= Ejercicios =
**a.** Indica si cada afirmación concuerda con el texto de los talentos, respondiendo sí o no y citando literalmente las palabras que lo deciden: (i) el que recibió dos talentos ganó otros dos; (ii) el señor manda entregar el talento quitado al que tiene cinco; (iii) según el comentario, el empleado que guardó el dinero lo malgastó.
**b.** Reproduce sin cambios el fragmento del texto de los talentos que va de "Mt 25, 14-15.19-21" a "de su señor.", ambos incluidos.
**c.** En el texto de los talentos, ¿dónde escondió el dinero de su señor el empleado que recibió un talento?

= Texto dado =
-*-*-
Mt 25, 14-15.19-21
En aquel tiempo, dijo Jesús a sus discípulos esta parábola:
-Un hombre,
al irse de viaje, llamó a sus empleados y les dejó encargados de sus bienes: a
uno le dejó cinco talentos de plata, a otro dos, a otro uno; a cada cual según
su capacidad. Luego se marchó. El que recibió cinco talentos fue enseguida a
negociar con ellos y ganó otros cinco. El que recibió dos hizo lo mismo y ganó
otros dos. En cambio, el que recibió uno hizo un hoyo en la tierra y escondió
el dinero de su señor.
Al cabo de
mucho tiempo volvió el señor de aquellos empleados y se puso a ajustar las
cuentas con ellos. "Señor, cinco talentos me dejaste; mira, he ganado
otros cinco". Su señor le dijo: "Muy bien. Eres un empleado fiel y
cumplidor; como has sido fiel en lo poco, te daré un cargo importante; pasa al
banquete de tu señor". Se acercó luego el que había recibido dos talentos
y dijo: "Señor, dos talentos me dejaste; mira he ganado otros dos".
Su Señor le dijo: "Muy bien. Eres un empleado fiel y cumplidor; como has
sido fiel en lo poco, te daré un cargo importante; pasa al banquete de tu
señor".
Finalmente,
se acercó el que había recibido un talento y dijo: "Señor, sabía que eras
exigente, que siegas donde no siembras y recoges donde no esparces; tuve miedo
y fui a esconder tu talento bajo tierra. Aquí tienes lo tuyo". El señor le
respondió: “Eres un empleado negligente y holgazán. ¿Con que sabías que siego
donde no siembro y recojo donde no esparzo? Pues debías haber puesto mi dinero
en el banco para que al volver yo pudiera recoger lo mío con los intereses.
Quitadle el talento y dádselo a quien tiene diez. Porque al que tiene se le
dará y le sobrará; pero al que no tiene, se le quitará hasta lo que tiene. Y a
ese empleado inútil echadlo fuera, a las tinieblas; allí será el llanto y el
rechinar de dientes”.
COMENTARIO
Lo que
inmediatamente llama la atención del texto evangélico de este domingo es ese
empleado que es condenado por cumplir estrictamente la ley: devuelve lo que le
han dejado. Al menos no ha malgastado el denario ni lo ha empleado para
negocios sucios, ni siquiera lo ha empleado en algún capricho personal. Lo
correcto es que aquel señor le agradezca haberle guardado su dinero y le
recompense por haberlo conservado intacto. Ciertamente, los negocios humanos
son así, pero no los de Dios.
-*-*-
= Datos para analizar =

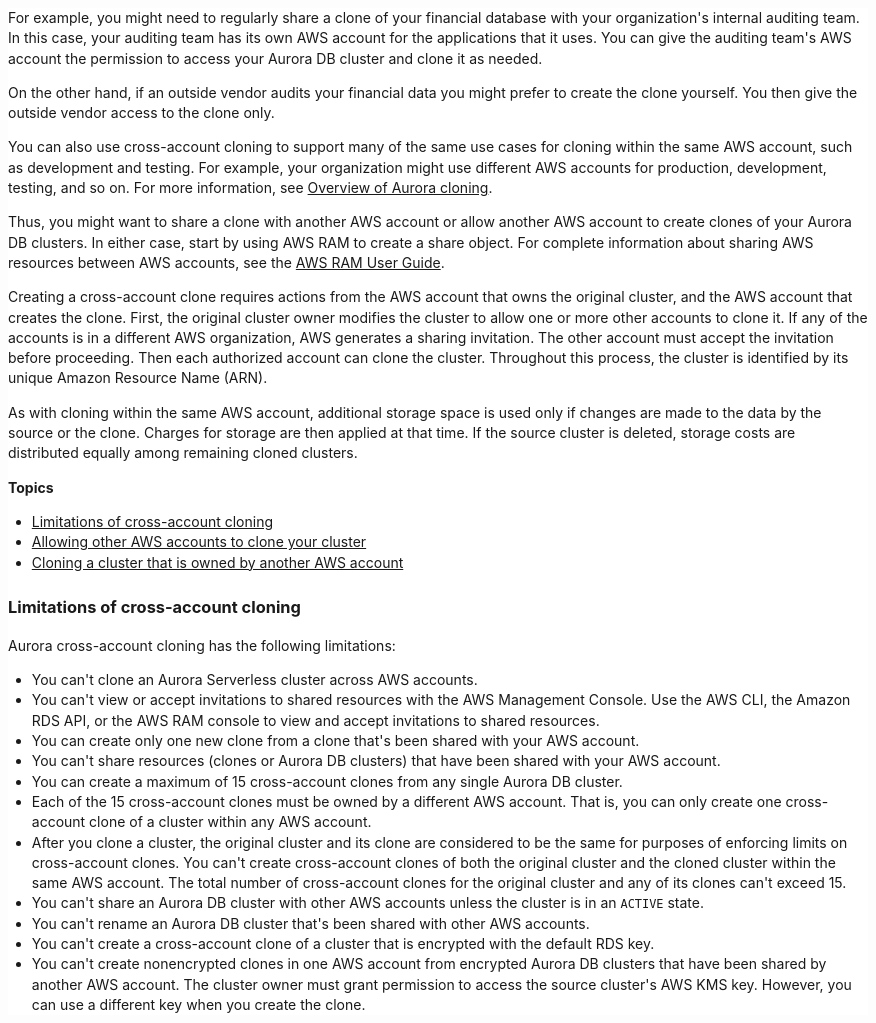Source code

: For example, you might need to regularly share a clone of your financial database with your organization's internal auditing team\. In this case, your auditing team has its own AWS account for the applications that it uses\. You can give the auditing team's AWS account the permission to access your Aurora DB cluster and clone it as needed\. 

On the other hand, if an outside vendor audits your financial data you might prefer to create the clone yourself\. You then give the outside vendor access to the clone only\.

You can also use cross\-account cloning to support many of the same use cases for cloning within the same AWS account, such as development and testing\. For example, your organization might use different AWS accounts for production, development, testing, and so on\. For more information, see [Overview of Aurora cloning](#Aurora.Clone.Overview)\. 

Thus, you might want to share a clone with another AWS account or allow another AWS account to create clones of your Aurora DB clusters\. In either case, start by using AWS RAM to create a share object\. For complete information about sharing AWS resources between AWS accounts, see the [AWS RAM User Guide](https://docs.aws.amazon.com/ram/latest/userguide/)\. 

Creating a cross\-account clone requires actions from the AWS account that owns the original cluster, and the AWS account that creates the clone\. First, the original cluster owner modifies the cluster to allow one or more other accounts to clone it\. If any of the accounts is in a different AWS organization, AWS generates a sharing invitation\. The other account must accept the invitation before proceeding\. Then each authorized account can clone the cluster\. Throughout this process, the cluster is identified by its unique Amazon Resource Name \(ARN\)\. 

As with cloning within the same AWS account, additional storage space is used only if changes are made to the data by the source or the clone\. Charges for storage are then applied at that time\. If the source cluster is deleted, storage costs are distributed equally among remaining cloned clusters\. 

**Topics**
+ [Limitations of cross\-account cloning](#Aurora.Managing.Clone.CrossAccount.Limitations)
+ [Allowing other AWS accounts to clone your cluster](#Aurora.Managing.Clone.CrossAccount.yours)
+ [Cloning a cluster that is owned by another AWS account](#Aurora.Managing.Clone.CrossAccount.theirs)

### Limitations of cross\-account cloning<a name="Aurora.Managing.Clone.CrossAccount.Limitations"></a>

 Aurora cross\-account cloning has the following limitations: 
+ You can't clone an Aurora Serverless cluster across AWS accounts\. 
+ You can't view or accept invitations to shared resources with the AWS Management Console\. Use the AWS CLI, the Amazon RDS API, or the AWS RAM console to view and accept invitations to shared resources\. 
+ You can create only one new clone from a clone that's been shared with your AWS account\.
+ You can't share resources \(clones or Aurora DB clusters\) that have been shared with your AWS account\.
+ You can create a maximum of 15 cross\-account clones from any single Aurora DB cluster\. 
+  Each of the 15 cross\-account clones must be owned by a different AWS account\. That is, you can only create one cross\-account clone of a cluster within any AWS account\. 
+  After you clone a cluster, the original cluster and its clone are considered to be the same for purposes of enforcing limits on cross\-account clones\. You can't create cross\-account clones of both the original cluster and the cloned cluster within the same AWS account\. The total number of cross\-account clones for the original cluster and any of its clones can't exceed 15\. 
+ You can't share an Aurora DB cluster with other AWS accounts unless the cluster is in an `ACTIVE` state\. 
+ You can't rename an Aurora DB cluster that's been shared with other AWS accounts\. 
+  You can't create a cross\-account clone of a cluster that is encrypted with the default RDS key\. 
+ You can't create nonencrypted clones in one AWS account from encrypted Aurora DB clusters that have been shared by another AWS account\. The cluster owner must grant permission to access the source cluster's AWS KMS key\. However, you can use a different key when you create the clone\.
-*-*-
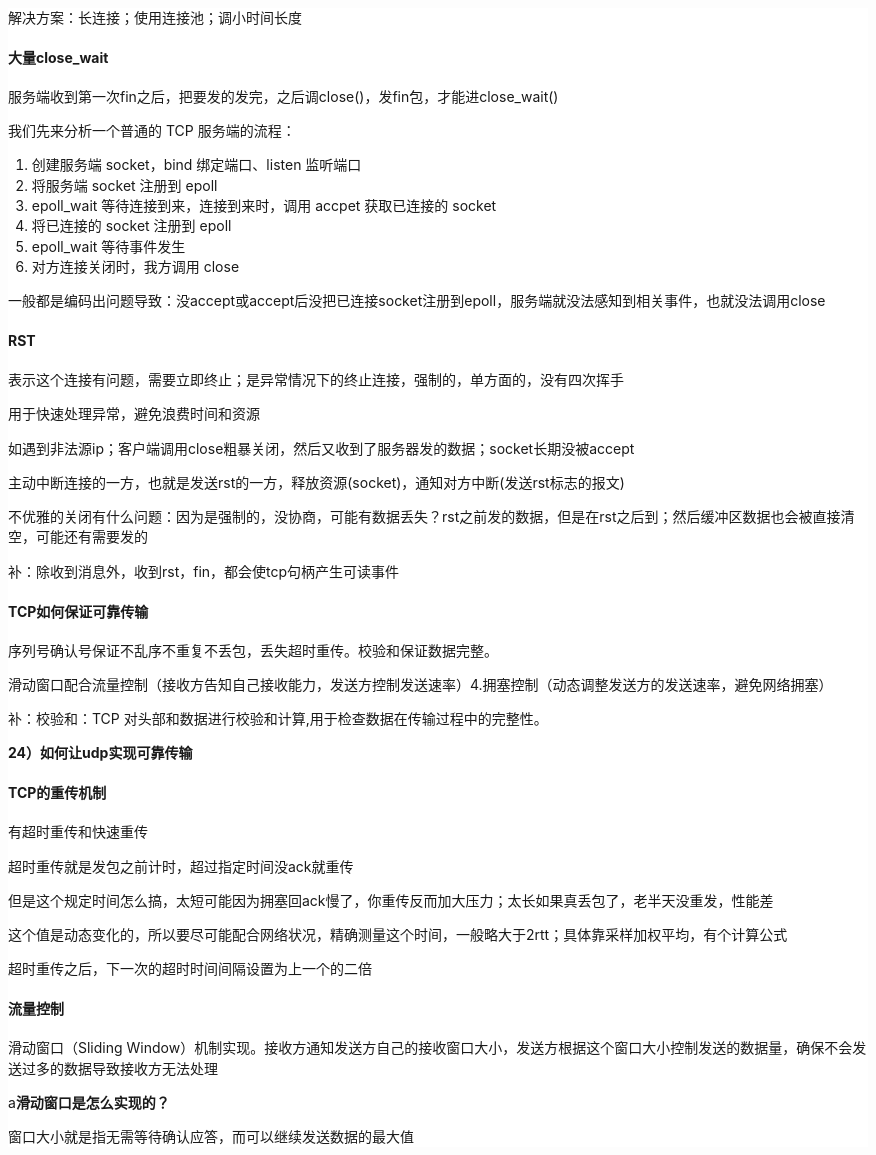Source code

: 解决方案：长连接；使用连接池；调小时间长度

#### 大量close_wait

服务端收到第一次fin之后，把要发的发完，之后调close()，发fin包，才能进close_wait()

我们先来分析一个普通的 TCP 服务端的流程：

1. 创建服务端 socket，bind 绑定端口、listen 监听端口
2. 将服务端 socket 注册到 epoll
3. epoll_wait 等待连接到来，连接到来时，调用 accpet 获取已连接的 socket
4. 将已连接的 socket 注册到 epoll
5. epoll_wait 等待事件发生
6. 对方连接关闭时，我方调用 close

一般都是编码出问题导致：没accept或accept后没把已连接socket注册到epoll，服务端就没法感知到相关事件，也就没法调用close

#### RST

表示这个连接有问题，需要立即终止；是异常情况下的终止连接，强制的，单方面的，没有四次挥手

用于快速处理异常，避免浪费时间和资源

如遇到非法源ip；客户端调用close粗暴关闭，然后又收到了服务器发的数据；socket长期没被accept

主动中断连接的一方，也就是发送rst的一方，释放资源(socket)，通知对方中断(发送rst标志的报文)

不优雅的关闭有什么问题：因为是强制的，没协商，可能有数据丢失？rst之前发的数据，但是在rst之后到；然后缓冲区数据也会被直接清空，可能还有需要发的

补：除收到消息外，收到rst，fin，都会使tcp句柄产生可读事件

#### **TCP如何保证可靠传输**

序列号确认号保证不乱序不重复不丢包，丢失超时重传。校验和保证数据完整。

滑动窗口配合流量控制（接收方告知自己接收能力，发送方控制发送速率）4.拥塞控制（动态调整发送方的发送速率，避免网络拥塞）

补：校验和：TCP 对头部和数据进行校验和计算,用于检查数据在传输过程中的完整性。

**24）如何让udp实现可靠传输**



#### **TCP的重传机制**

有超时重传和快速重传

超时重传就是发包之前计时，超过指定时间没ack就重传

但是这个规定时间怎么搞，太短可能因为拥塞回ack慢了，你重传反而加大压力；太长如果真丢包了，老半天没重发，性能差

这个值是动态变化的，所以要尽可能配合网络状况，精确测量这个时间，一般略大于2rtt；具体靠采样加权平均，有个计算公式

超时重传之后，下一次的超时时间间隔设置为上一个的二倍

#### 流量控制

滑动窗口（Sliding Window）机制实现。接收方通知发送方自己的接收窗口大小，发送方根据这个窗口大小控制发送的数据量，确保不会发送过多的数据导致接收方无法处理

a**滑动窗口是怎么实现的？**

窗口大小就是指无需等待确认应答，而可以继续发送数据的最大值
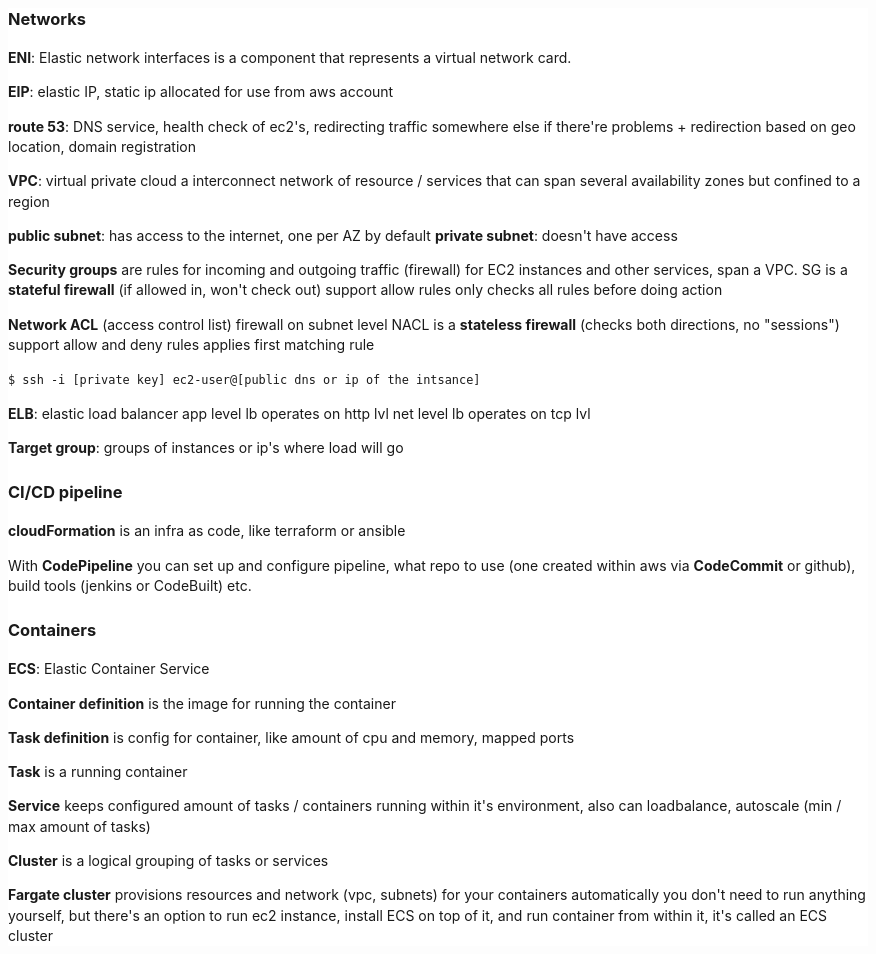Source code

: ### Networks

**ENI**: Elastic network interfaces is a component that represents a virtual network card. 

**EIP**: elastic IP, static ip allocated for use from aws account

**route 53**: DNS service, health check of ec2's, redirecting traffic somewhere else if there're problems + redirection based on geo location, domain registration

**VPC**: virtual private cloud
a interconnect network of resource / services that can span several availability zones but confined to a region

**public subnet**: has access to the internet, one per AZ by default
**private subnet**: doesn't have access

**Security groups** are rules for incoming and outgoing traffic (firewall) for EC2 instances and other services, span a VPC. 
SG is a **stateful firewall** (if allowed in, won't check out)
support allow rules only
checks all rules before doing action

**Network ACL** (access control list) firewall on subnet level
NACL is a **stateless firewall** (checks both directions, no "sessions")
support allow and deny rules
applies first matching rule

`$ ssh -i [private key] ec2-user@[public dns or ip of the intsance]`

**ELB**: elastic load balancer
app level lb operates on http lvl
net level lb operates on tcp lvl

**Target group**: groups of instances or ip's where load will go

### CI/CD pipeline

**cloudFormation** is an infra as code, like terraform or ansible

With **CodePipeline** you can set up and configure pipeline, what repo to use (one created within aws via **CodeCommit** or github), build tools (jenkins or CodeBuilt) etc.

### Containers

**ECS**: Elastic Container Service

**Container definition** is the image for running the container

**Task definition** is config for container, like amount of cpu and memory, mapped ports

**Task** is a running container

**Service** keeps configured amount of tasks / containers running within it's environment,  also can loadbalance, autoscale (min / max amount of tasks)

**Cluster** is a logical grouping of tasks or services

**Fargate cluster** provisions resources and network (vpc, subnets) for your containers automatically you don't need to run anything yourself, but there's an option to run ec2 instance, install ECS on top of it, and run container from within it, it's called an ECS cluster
-*-*-
= Respuestas por tarea =
**a.**
(i) Sí: "El que recibió dos hizo lo mismo y ganó otros dos."
(ii) No: "Quitadle el talento y dádselo a quien tiene diez."
(iii) No: "Al menos no ha malgastado el denario"

**b.**
Mt 25, 14-15.19-21
En aquel tiempo, dijo Jesús a sus discípulos esta parábola:
-Un hombre,
al irse de viaje, llamó a sus empleados y les dejó encargados de sus bienes: a
uno le dejó cinco talentos de plata, a otro dos, a otro uno; a cada cual según
su capacidad. Luego se marchó. El que recibió cinco talentos fue enseguida a
negociar con ellos y ganó otros cinco. El que recibió dos hizo lo mismo y ganó
otros dos. En cambio, el que recibió uno hizo un hoyo en la tierra y escondió
el dinero de su señor.

**c.** En un hoyo que hizo en la tierra.